Man, if he is the origin of society has been made a prisoner of order. A prisoner does not notice the variety of surplus forces for he is behind bars. There is a gap between him and other living beings. In this gap he feels separate from the rivers for he does not flow like them; he feels separate from the winds for he does not feel them, he feels he is separate from freedom for he is barred from too much of it. This separateness starts with a maple leaf and builds to a confrontation with his conscience. Green is not the colour that feeds his senses for they are closed. The only senses that are open to him are the senses that aid in his survival.
If a leaf can invoke this personal confrontation then it can surely bring him closer to the creation that he is, if not open up senses needed to please over natural beings. It can invoke it, but by no means does it attempt to provoke it. The tree that feels blessed to have such leaves may or may not be conscious of the fact that it has them. Man is conscious of its leaves. He may not be sure if the tree is sentient but the thought of it being so, can make him more sentient.

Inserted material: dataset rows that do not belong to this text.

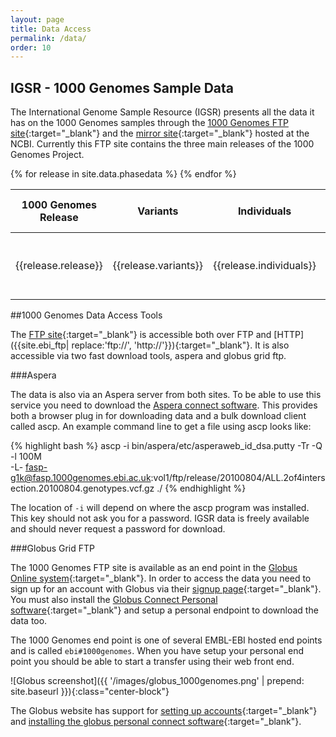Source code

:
 ```yaml
---
layout: page
title: Data Access
permalink: /data/
order: 10
---
```

## IGSR - 1000 Genomes Sample Data

The International Genome Sample Resource (IGSR) presents all the data it has on the 1000 Genomes samples through the [1000 Genomes FTP site]({{site.ebi_ftp}}){:target="_blank"} and the [mirror site]({{site.ncbi_ftp}}){:target="_blank"} hosted at the NCBI. Currently this FTP site contains the three main releases of the 1000 Genomes Project. 

<table class='table table-striped'>
  <thead>
    <tr>
      <th>1000 Genomes Release</th>
      <th>Variants</th>
      <th>Individuals</th>
      <th>Populations</th>
      <th>VCF</th>
      <th>Sequence and Alignments</th>
      <th>Supporting Data</th>
    </tr>
  </thead>
  <tbody>
    {% for release in site.data.phasedata %}
    <tr>
      <td>{{release.release}}</td>
      <td>{{release.variants}}</td>
      <td>{{release.individuals}}</td>
      <td>{{release.populations}}</td>
      <td><a href='{{release.vcf}}' target="_blank">VCF</a></td>
      <td><a href='{{release.seq}}' target="_blank">Alignments</a></td>
      <td>{% if release.supporting %}<a href='{{release.supporting}}' target="_blank">Supporting Data</a>{% else %} - {% endif %}</td>
    </tr>
    {% endfor %}
  </tbody>
</table>

##1000 Genomes Data Access Tools

The [FTP site](ftp://ftp.1000genomes.ebi.ac.uk/vol1/ftp/){:target="_blank"} is accessible both over FTP and [HTTP]({{site.ebi_ftp| replace:'ftp://', 'http://'}}){:target="_blank"}. It is also accessible via two fast download tools, aspera and globus grid ftp.

###Aspera

The data is also via an Aspera server from both sites. To be able to use this service you need to download the [Aspera connect software](http://asperasoft.com/software/transfer-clients/connect-web-browser-plug-in/). This provides both a browser plug in for downloading data and a bulk download client called ascp. An example command line to get a file using ascp looks like:

{% highlight bash %}
ascp -i bin/aspera/etc/asperaweb_id_dsa.putty -Tr -Q -l 100M \
-L- fasp-g1k@fasp.1000genomes.ebi.ac.uk:vol1/ftp/release/20100804/ALL.2of4intersection.20100804.genotypes.vcf.gz ./
{% endhighlight %}

The location of ``-i`` will depend on where the ascp program was installed. This key should not ask you for a password. IGSR data is freely available and should never request a password for download.

###Globus Grid FTP

The 1000 Genomes FTP site is available as an end point in the [Globus Online system](https://www.globus.org/){:target="_blank"}. In order to access the data you need to sign up for an account with Globus via their [signup page](https://www.globus.org/SignUp){:target="_blank"}. You must also install the [Globus Connect Personal software](https://support.globus.org/entries/24044351){:target="_blank"} and setup a personal endpoint to download the data too.

The 1000 Genomes end point is one of several EMBL-EBI hosted end points and is called ``ebi#1000genomes``. When you have setup your personal end point you should be able to start a transfer using their web front end.

![Globus screenshot]({{ '/images/globus_1000genomes.png' | prepend: site.baseurl }}){:class="center-block"}

The Globus website has support for [setting up accounts](https://support.globus.org/entries/23583857-Sign-Up-and-Transfer-Files-with-Globus-Online){:target="_blank"} and [installing the globus personal connect software](https://support.globus.org/forums/22130516-Globus-Connect-Personal){:target="_blank"}.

In the instant notice he looks at the maple leaf once again, at the flowing rivers he feels the winds again and at his freedom he looks again; he realizes how alive and sentient he really is. The wonders that he once let pass off, he now preserves, and believes for a minute that he can never experience boredom. He then stops being a machine. He stops listening to the clamour of his elders and his peers and starts listening to the mysterious cosmic emotion that keeps him composed in his freedom. He thanks the skies and realizes that there are no limits to his euphoric experiences. He quits his earlier preoccupations and lets the leaf tickle him to new depths of heaven.